L’idée m’est venue après avoir lu un article expliquant qu’une grande majorité des femmes associait spontanément le mot “masculinité” au mot “toxique ». Ce constat m’a profondément heurté. J’ai alors décidé d’écrire un texte qui parle de la masculinité autrement, qui la neutralise. Je ne suis pas là pour faire de la pub aux hommes, mais pour leur redonner une place juste, humaine, vulnérable.

© Mélissa Edo
Tant elle est précise et documentée, la pièce prend parfois des allures de conférence sur le pénis…
Le spectacle est ludique, et en même temps, c’est un véritable exposé théâtral. J’ai passé des mois à faire des recherches. Plus j’avançais dans mon exploration du sujet, plus j’en mesurais la complexité. Et j’ai réalisé que moi-même, je n’y connaissais pas grand chose finalement. C’est pour ça que j’ai souhaité être rigoureux et transmettre au public un maximum d’informations. Je conseille Les Monologues du machin à tous les jeunes que je rencontre. Ça aurait changé ma vie d’homme si j’avais pu voir ce spectacle à 14 ans. Il nous aide à comprendre que nous traversons tous les mêmes difficultés, que nos problématiques sont communes. Cela nous rassemble dans notre sensibilité, dans notre rapport à nous-mêmes, à notre pudeur. Et je crois vraiment que tout ce qui nous unit nous renforce, à titre personnel et collectif.
Sur scène, vous êtes trois comédiens. Il était important pour vous que le message soit porté par des hommes ?
Les femmes ont souvent pris la parole sur ces questions, à juste titre, mais on a rarement entendu les hommes s’exprimer. Les voir s’emparer du sujet et mettre en avant des chiffres terrifiants, comme ceux concernants la violence faite aux femmes par exemple, c’est troublant et essentiel. Ce spectacle n’est pas féministe, il est résolument humaniste. Il tend à explorer ce que signifie être un homme aujourd’hui, au sens large. Il met en avant plusieurs typologies maculines, chacune avec ses caractéristiques, ses spécificités, l’aspect queer est également très representé.
Comment la pièce est-elle reçue par le public ?
Les femmes sont particulièrement émues après chaque représentation. Elles éprouvent une grande curiosité à l’égard des hommes. Je me doutais qu’elles seraient séduites par un texte qui aborde le sexe masculin avec une impudeur assumée et une grande délicatesse.

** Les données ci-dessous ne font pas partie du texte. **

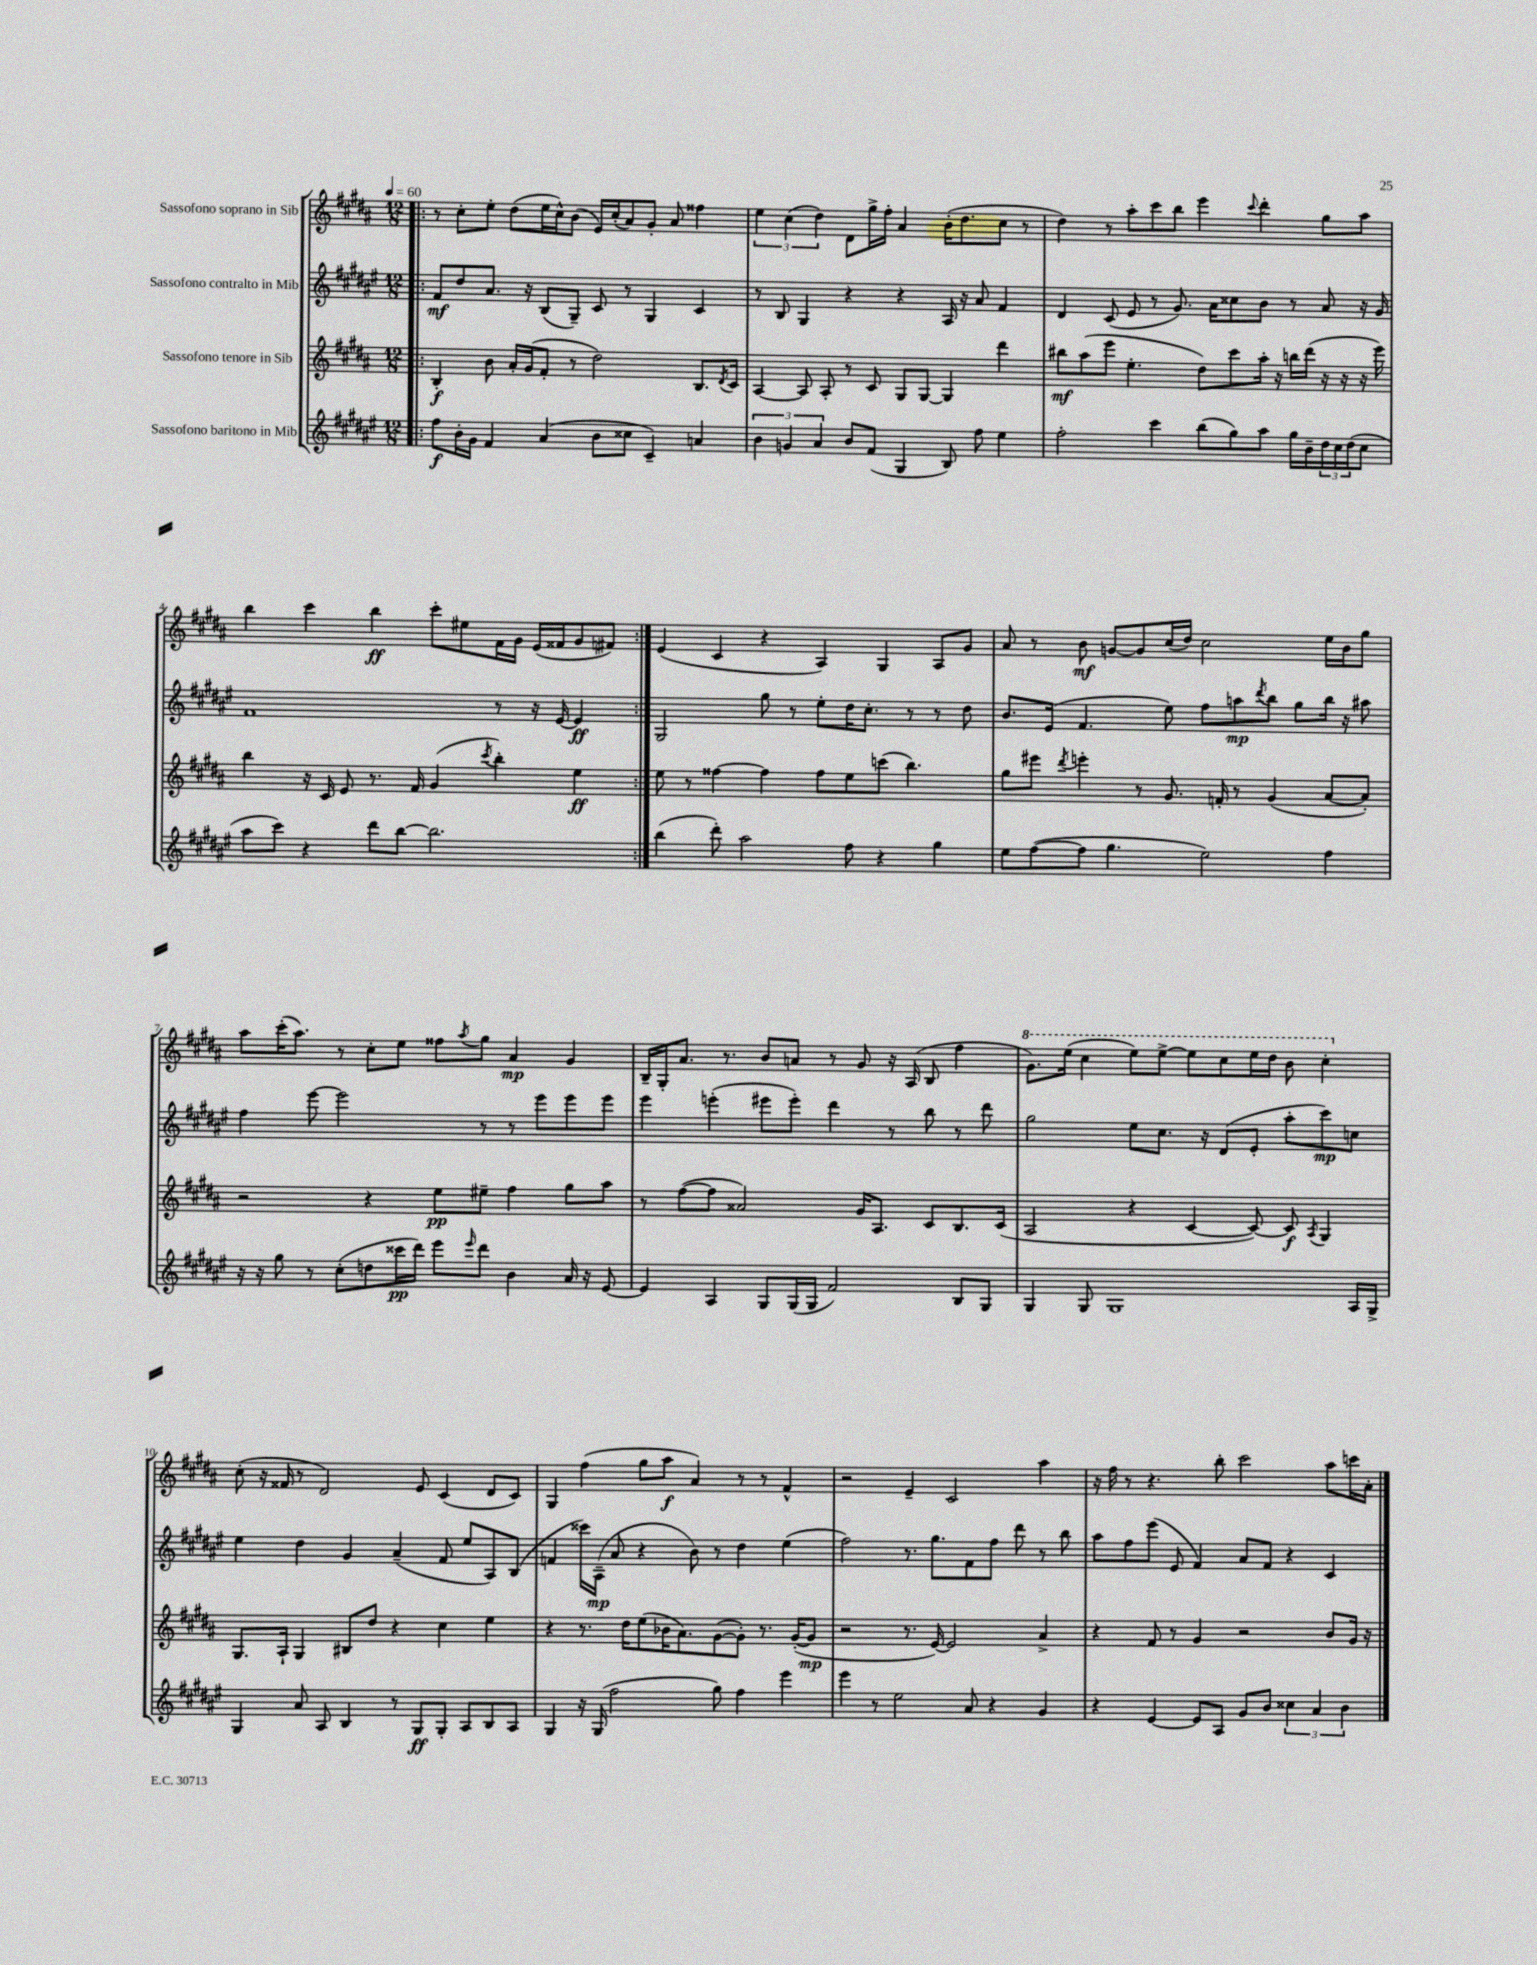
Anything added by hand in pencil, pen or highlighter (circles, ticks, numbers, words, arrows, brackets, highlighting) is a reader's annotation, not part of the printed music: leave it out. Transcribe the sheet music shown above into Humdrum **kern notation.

**kern	**kern	**kern	**kern
*staff4	*staff3	*staff2	*staff1
*clefG2	*clefG2	*clefG2	*clefG2
*k[f#c#g#d#a#e#]	*k[f#c#g#d#a#]	*k[f#c#g#d#a#e#]	*k[f#c#g#d#a#]
*M12/8	*M12/8	*M12/8	*M12/8
*MM60	*MM60	*MM60	*MM60
=!|:	=!|:	=!|:	=!|:
8ff#\L	4B'/	8f#/L	8r
16b'\L	.	8dd#/	8cc#'\L
16g#\JJ	.	.	.
4f#/	8b\	8.a#/J	8ee'\J
.	16a#'/LL	.	(8dd#\L
.	(16g#/J	16r	.
(4a#/	8f#'/J	(8B/L	16ee\L
.	.	.	16cc#^^\J)
.	8r	8G#~/J)	(8b\J
8b\L	2dd#\)	8c#/	16e/LL)
.	.	.	(16cc#'/J
8cc##\J	.	8r	8a#/)
4c#~/)	.	4G#/	8g#'/J
.	.	.	8a#/
4a/	8.B/L	4c#/	4ff##\
.	8qd#/	.	.
.	16c#/Jk	.	.
=	=	=	=
6b\	[4A#/	8r	6ee\
.	.	8B/	.
6g/	.	.	(6cc#\
.	8A#/]	4G#/	.
6a#/	.	.	6dd#\)
.	8A#'/	.	.
8b/L	8r	4r	8d#\L
(8f#/J	8c#/	.	16gg#^\L
.	.	.	16ff#'\JJ
4G#/	8G#/L	4r	4a#/
.	[8G#/J	.	.
8B/)	4G#/]	16A#/	(16b'\LK
.	.	16r	8.dd#\
8ff#\	.	8a#/	.
4ee#\	4ddd#\	4f#/	8cc#\J
.	.	.	8r
=	=	=	=
2ff#'\	8bb#\L	4d#/	4dd#\)
.	(8aa#\	.	.
.	8eee\J	(8c#/	8r
.	4.ee'\	8e#/	8aa#'\L
4ccc#\	.	8r	8ccc#\
.	.	8.g#/)	8bb\J
(8bb\L	8dd#\L)	.	4eee\
.	.	16a#\LK	.
8gg#\)	8ccc#\	8cc##\	.
.	.	.	8qqccc#/
8aa#\J	16aa#'\Jk	8b\J	4ddd#'\
.	16r	.	.
16gg#\LL	16bb\LL	8r	.
16b~\	(16ddd#\JJ	.	.
24dd#\	16r	8a#/	8gg#\L
24cc#\	.	.	.
.	16r	.	.
(24dd#\J	.	.	.
8cc#\J	16r	16r	8aa#\J
.	16eee\)	16g#/	.
=	=	=	=
8aa#\L	4bb\	1f#	4bb\
8ccc#\J)	.	.	.
4r	16r	.	4ccc#\
.	16c#/	.	.
.	8e/	.	.
8ddd#\L	8.r	.	4bb\
[8bb\J	.	.	.
.	16f#/	.	.
2.bb\]	(4g#/	.	8ccc#'\L
.	.	.	8ee#\
.	8qccc#/	.	.
.	4bb'\)	8r	16f#\L
.	.	.	16g#\JJ
.	.	16r	(16e/LL
.	.	[16e#/	16f##/J
.	4ee\	4e#/]	8g#/
.	.	.	8f#/J)
=:|!	=:|!	=:|!	=:|!
(4bb\	8ee\	2G#/	(4e/
.	8r	.	.
8ddd#'\)	[4ff##\	.	4c#/
2aa#\	.	.	.
.	4ff##\]	8gg#\	4r
.	.	8r	.
.	8ff##\L	8ee#'\L	4A#/)
8ff#\	8ee\	16dd#\K	.
.	.	8.cc#'\J	.
4r	(8ccc\J	.	4G#/
.	4.bb\)	8r	.
4gg#\	.	8r	8A#/L
.	.	8dd#\	8g#/J
=	=	=	=
8ee#\L	8gg#\L	8.b/L	8a#/
([8ff#\	8eee#\J	.	8r
.	.	(16e#/Jk	.
.	8qddd#/	.	.
8ff#\]J	4eee'\	4.f#/	8b\
4.gg#\	.	.	[8g/L
.	8r	.	8g/]
.	8.g#/	8ee#\)	(16cc#/L
.	.	.	16dd#/JJ)
2ee#\)	.	8ff#\L	2cc#\
.	16f'/	.	.
.	8r	8aa\	.
.	.	8qddd#/	.
.	(4g#/	8bb\J	.
.	.	8gg#\L	.
4ff#\	[8a#/L	16bb\Jk	16ee\LL
.	.	16r	16b\J
.	8a#'/]J)	8aa#\	8gg#\J
=	=	=	=
16r	2r	4ff#\	8aa#\L
16r	.	.	.
8gg#\	.	.	(16ccc#'\K
.	.	.	8.aa#\J)
8r	.	[8eee#\	.
(8cc#'\L	.	2eee#\]	8r
8dd\	4r	.	8cc#'\L
16ccc##\L	.	.	8ee\J
16ddd#\JJ)	.	.	.
8eee#\L	8ee\L	.	8ff##\L
16qqeee#/	.	.	8qaa#/
8ddd#\J	8ee#~\J	8r	8gg#\J
4b\	4ff#\	8r	4a#/
.	.	8eee#\L	.
16a#/	8gg#\L	8eee#\	4g#/
16r	.	.	.
[8e#/	8aa#\J	8eee#\J	.
=	=	=	=
4e#/]	8r	4eee#\	16B~/LL
.	.	.	16G#'/J
.	([8ff#\L	.	8.a#/J
4A#/	8ff#\]J	(4eee'\	.
.	.	.	8.r
.	2a##/)	.	.
8G#/L	.	8eee#\L	8b/L
(16G#/L	.	8eee#'\J)	8a/J
16G#/JJ	.	.	.
2f#/)	.	4ddd#\	8r
.	16g#/LK	.	8g#/
.	8.A#/J	.	.
.	.	8r	16r
.	.	.	(16A#/
.	8c#/L	8bb\	8B/
8B/L	8.B/	8r	4ff#\
8G#/J	.	8ddd#\	.
.	(16c#/Jk	.	.
=	=	=	=
4G#/	2A#/	2gg#\	8.gg#\L)
.	.	.	(16eee\Jk
8G#/	.	.	4ccc#\
1G#	.	.	.
.	4r	8ee#\L	8eee\L)
.	.	8.cc#\J	[8eee^\J
.	[4c#/	.	8eee\]L
.	.	16r	.
.	.	(8d#/L	8ccc#\
.	8c#/_)	8e#'/J	16eee\L
.	.	.	16ddd#\JJ
.	8c#/]	8aa#'\L	8bb\
.	8qA#/	.	.
.	4G#/	8ccc#\)	4ccc#'\
16A#/LL	.	8cc\J	.
16G#^/JJ	.	.	.
=	=	=	=
4G#/	8.G#/L	4ee#\	(8cc#'\
.	.	.	16r
.	16A#`/Jk	.	16f##/
8a#/	4G#/	4dd#\	8r
8A#/	.	.	2d#/)
4B/	8B#/L	4g#/	.
.	8dd#/J	.	.
8r	4r	(4a#~/	.
8G#/L	.	.	8e/
8G#'/J	4cc#\	8f#/	(4c#/
8A#/L	.	8ee#/L	.
8B/	4ee\	8A#/)	8d#/L
8A#/J	.	(8B/J	8c#/J)
=	=	=	=
4G#/	4r	4f/	4G#/
16r	8.r	16ccc##\LL)	(4ff#\
(16G#/	.	(16A#~\JJ	.
2ff#\	.	8a#/	.
.	16dd#\LK	.	.
.	(8ee\	4r	8gg#\L
.	16b-\K	.	8aa#\J
.	8.a#\)	.	.
.	.	8b\)	4a#/)
8gg#\)	([8g#\	8r	.
4ff#\	8g#'\]J)	4dd#\	8r
.	8.r	.	8r
4eee#\	.	(4ee#\	4f#^^/
.	([16g#'/LK	.	.
.	8g#/]J	.	.
=	=	=	=
4eee#\	2r	2ff#\)	2r
8r	.	.	.
2ee#\	.	.	.
.	8.r	8.r	4e~/
.	[16e/)	8.gg#\L	.
.	2e/]	.	2c#/
8a#/	.	8f#\	.
4r	.	8ff#\J	.
.	.	8ddd#\	.
4g#/	4a#^/	8r	4aa#\
.	.	8bb\	.
=	=	=	=
4r	4r	8aa#\L	16r
.	.	.	16ff#\
.	.	8ff#\	8r
[4e#/	8f#/	(8eee#\J	4.r
.	8r	8e#/	.
8e#/]L	4g#/	4f#/)	.
8A#/J	.	.	8bb'\
8g#/L	2r	8a#/L	2ccc#\
8b/J	.	8f#/J	.
6cc##\	.	4r	.
6a#/	.	.	.
.	8b/L	4c#/	8aa#\L
6b\	.	.	.
.	16g#/Jk	.	16ccc\L
.	16r	.	16a#'\JJ
==	==	==	==
*-	*-	*-	*-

Les hommes aussi sortent bouleversés du théâtre, et ça je m’y attendais moins. Ils se sentent représentés, se reconnaissent, et me livrent des retours très forts. Les gens me disent souvent qu’ils ont ri à en pleurer au début, et qu’ils ont fini par pleurer tout court. J’avais à cœur que ce spectacle fasse du bien au public, ces réactions me touchent profondément.